▸ Exercise prompt
Leave the images aside and copy out the whole listing, exact to the word.

* * *

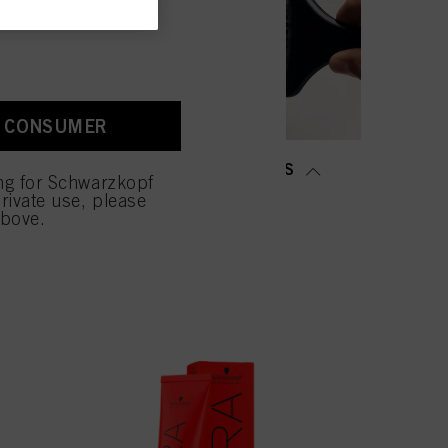
old as well as to measure
ction “Cookies, Pixel,
bling cookies on our
ite, especially their
A CONSUMER
low them for one or more of
sing of your personal data
MING &
SALON TOOLS
 with this website will be
ing for Schwarzkopf
TENING
rivate use, please
above.
NOW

* * *

▸ Response
old as well as to measure
ction “Cookies, Pixel,
bling cookies on our
ite, especially their
A CONSUMER
low them for one or more of
sing of your personal data
MING &
SALON TOOLS
 with this website will be
ing for Schwarzkopf
TENING
rivate use, please
above.
NOW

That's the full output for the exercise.